Currency Market Analysis
Aug 24, 2020 | Currency Market Analysis
Stocks rose and the U.S. dollar fell, a sign of buoyant risk appetite to begin the new week. The euro, sterling and Canadian dollar edged up, boosted by Wall Street signaling a positive start after the S&P 500 closed Friday at fresh record highs. The greenback outperformed last week thanks to divergent data that favored the U.S. Preliminary August PMI surveys showed weakness in Europe and strength in the U.S. Key for the U.S. currency this week will be the Fed’s annual Jackson Hole, Wyo. conference of global central bankers. This year’s event will be held virtually due to the pandemic. The Fed could still use the Aug. 27-28 symposium to telegraph coming policy changes such as dollar-negative moves to cap Treasury yields or allow inflation to run hotter. The coming week also features key U.S. numbers on consumer confidence, weekly jobless claims and personal spending.

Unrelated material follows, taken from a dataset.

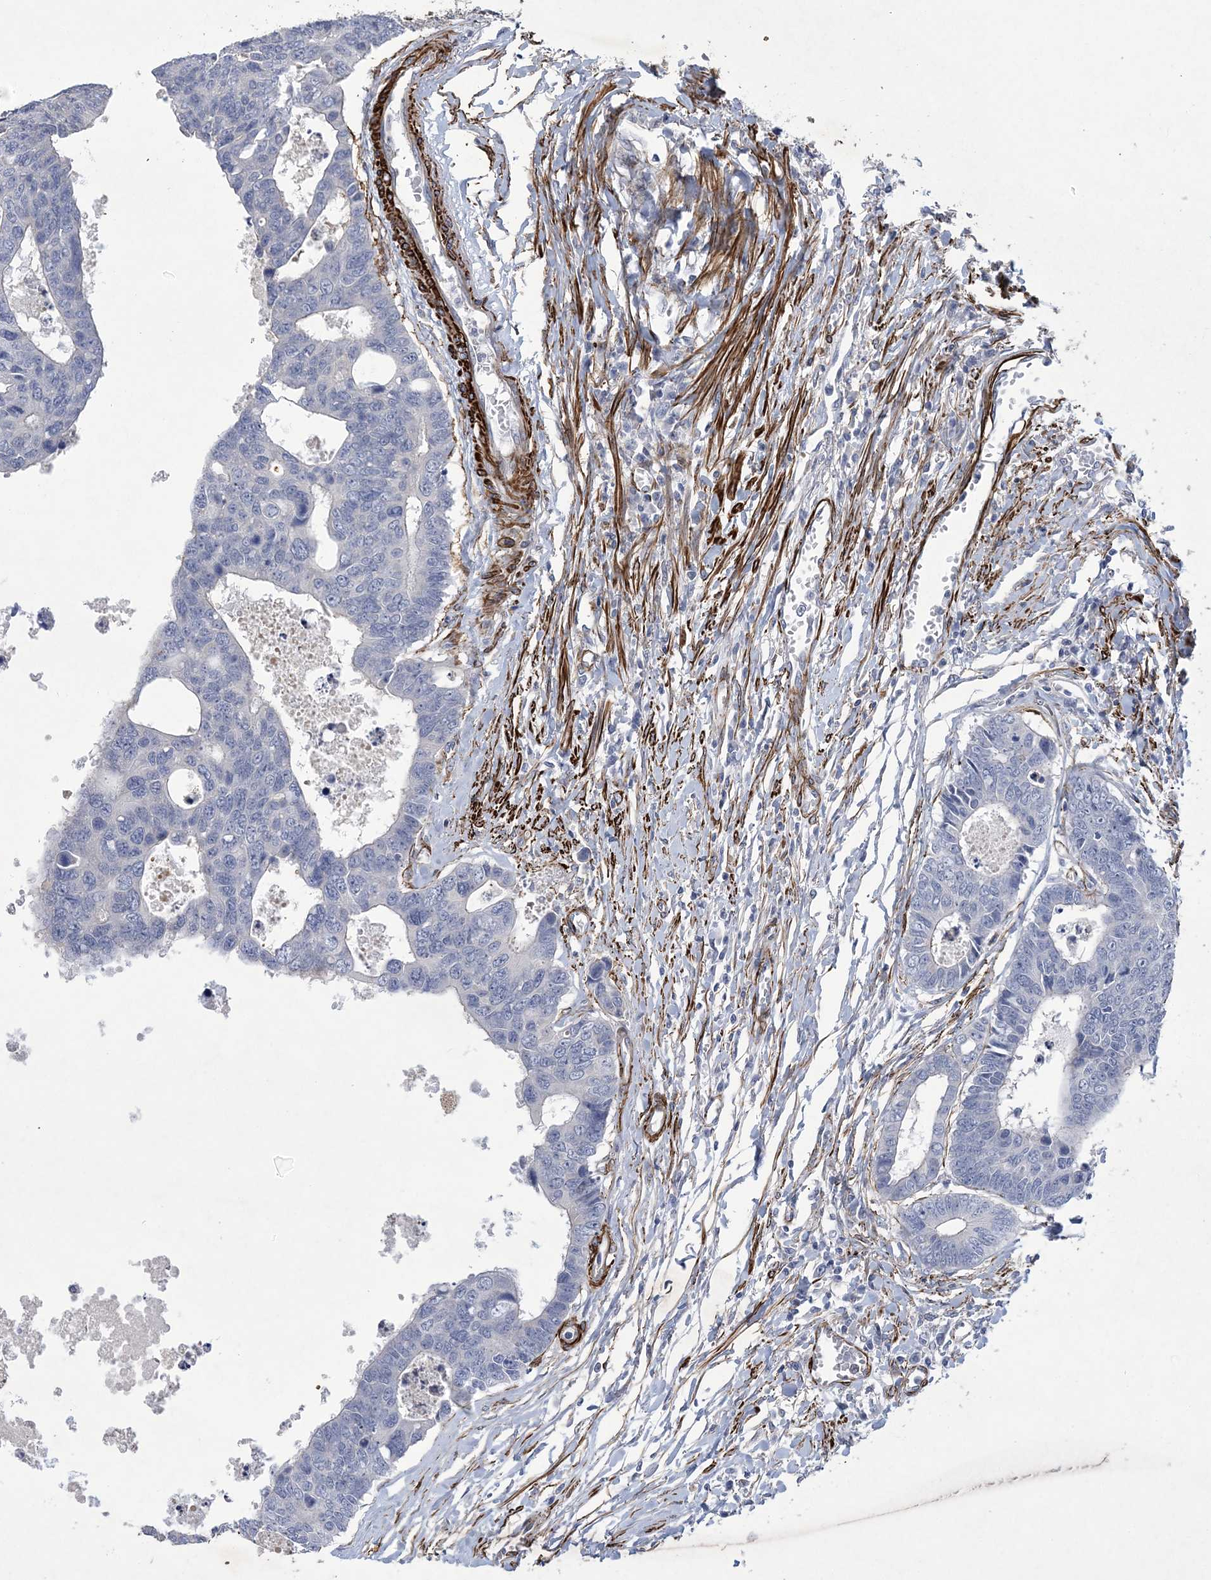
{"staining": {"intensity": "negative", "quantity": "none", "location": "none"}, "tissue": "colorectal cancer", "cell_type": "Tumor cells", "image_type": "cancer", "snomed": [{"axis": "morphology", "description": "Adenocarcinoma, NOS"}, {"axis": "topography", "description": "Rectum"}], "caption": "Immunohistochemistry (IHC) photomicrograph of neoplastic tissue: human adenocarcinoma (colorectal) stained with DAB demonstrates no significant protein expression in tumor cells.", "gene": "ARSJ", "patient": {"sex": "male", "age": 84}}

Sterling rose Monday in step with stocks after it barely finished the previous week higher against the greenback. The pound maintained a negligible month to date gain despite a run of generally solid U.K. data last week. Pound-subduing Brexit uncertainty has returned to the fore after trade talks last week failed to make progress. The specter of a no-deal Brexit remains alive with the clock ticking down on the transition period that expires at year’s end.
Canada’s dollar strengthened to within close range of seven-month peaks against the greenback. Buoyant risk appetite with Wall Street futures pointed higher and oil markets up boosted Canada’s commodity-influenced currency. Whether the loonie sinks or swims this week may hinge on Canada’s second quarter economic report card Friday that’s forecast to show the pandemic spurred a massive 39.6% annualized contraction in GDP after it sank 8.2% in Q1.
The euro bounced above more than one-week lows as risk appetite helped it recover from downbeat European data Friday. Cracks may be starting to form in the euro’s bullish foundation with European infections rates on the rise and August indicators depicting a moderating economy. Germany’s Ifo survey Tuesday of business optimism should offer a key litmus test of euro sentiment. Forecasts call for the Ifo index to improve to 92.2 in August from 90.5 in July.